Provided passage:
------------------------------------------------
Sunday, May 27, 2007

Oh, Newt! ... and, Why Classical Music Is So Boring, Episode 3,423

[PARENTAL WARNING: this post is extremely unreadable until paragraph 5 or so. It may be occasionally unreadable after that. You can't say I didn't warn you.]

So, Newt Gingrich has written a novel:

James nodded his thanks, opened the wax paper and looked a bit suspiciously at the offering, it looked to be a day or two old and suddenly he had a real longing for the faculty dining room on campus, always a good selection of Western and Asian food to choose from, darn good conversations to be found, and here he now sat with a disheveled captain who, with the added realization, due to the direction of the wind, was in serious need of a good shower.
------------------------------------------------
Exercise goal: Copy the passage from the blog post on Newt Gingrich's novel word for word, starting at "James nodded his" and ending at "a good shower.".

Dataset section:
------------------------------------------------
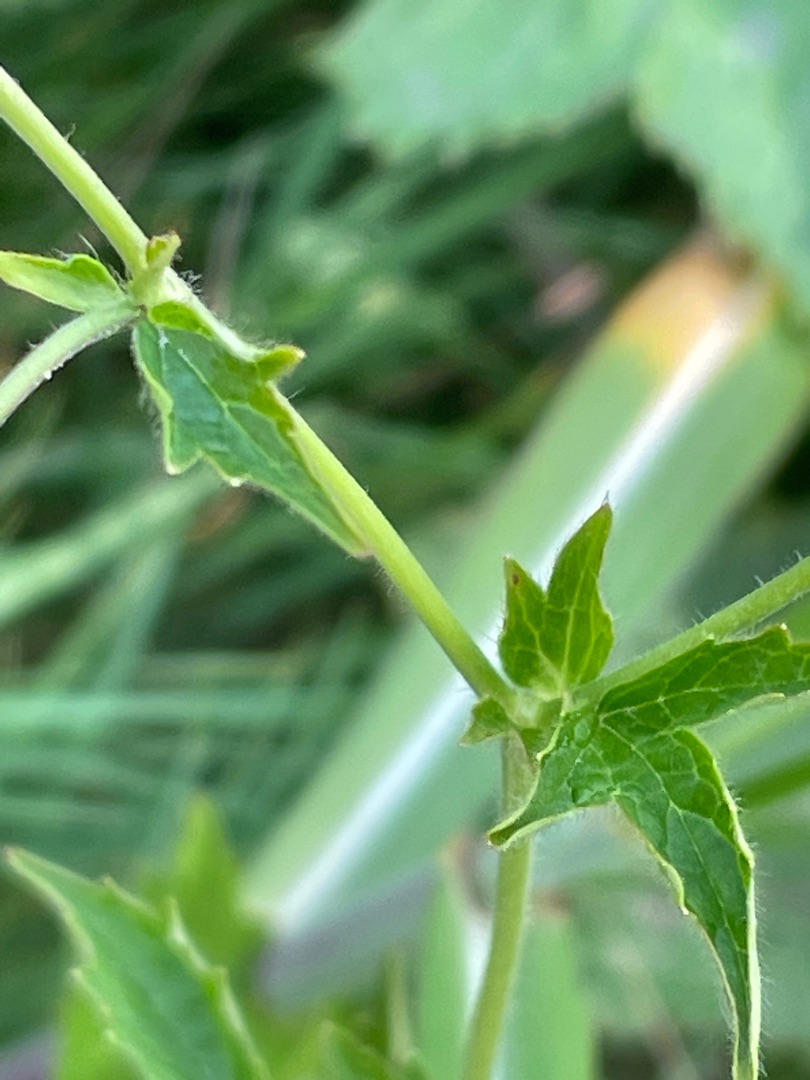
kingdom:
------------------------------------------------
Written reply:
James nodded his thanks, opened the wax paper and looked a bit suspiciously at the offering, it looked to be a day or two old and suddenly he had a real longing for the faculty dining room on campus, always a good selection of Western and Asian food to choose from, darn good conversations to be found, and here he now sat with a disheveled captain who, with the added realization, due to the direction of the wind, was in serious need of a good shower.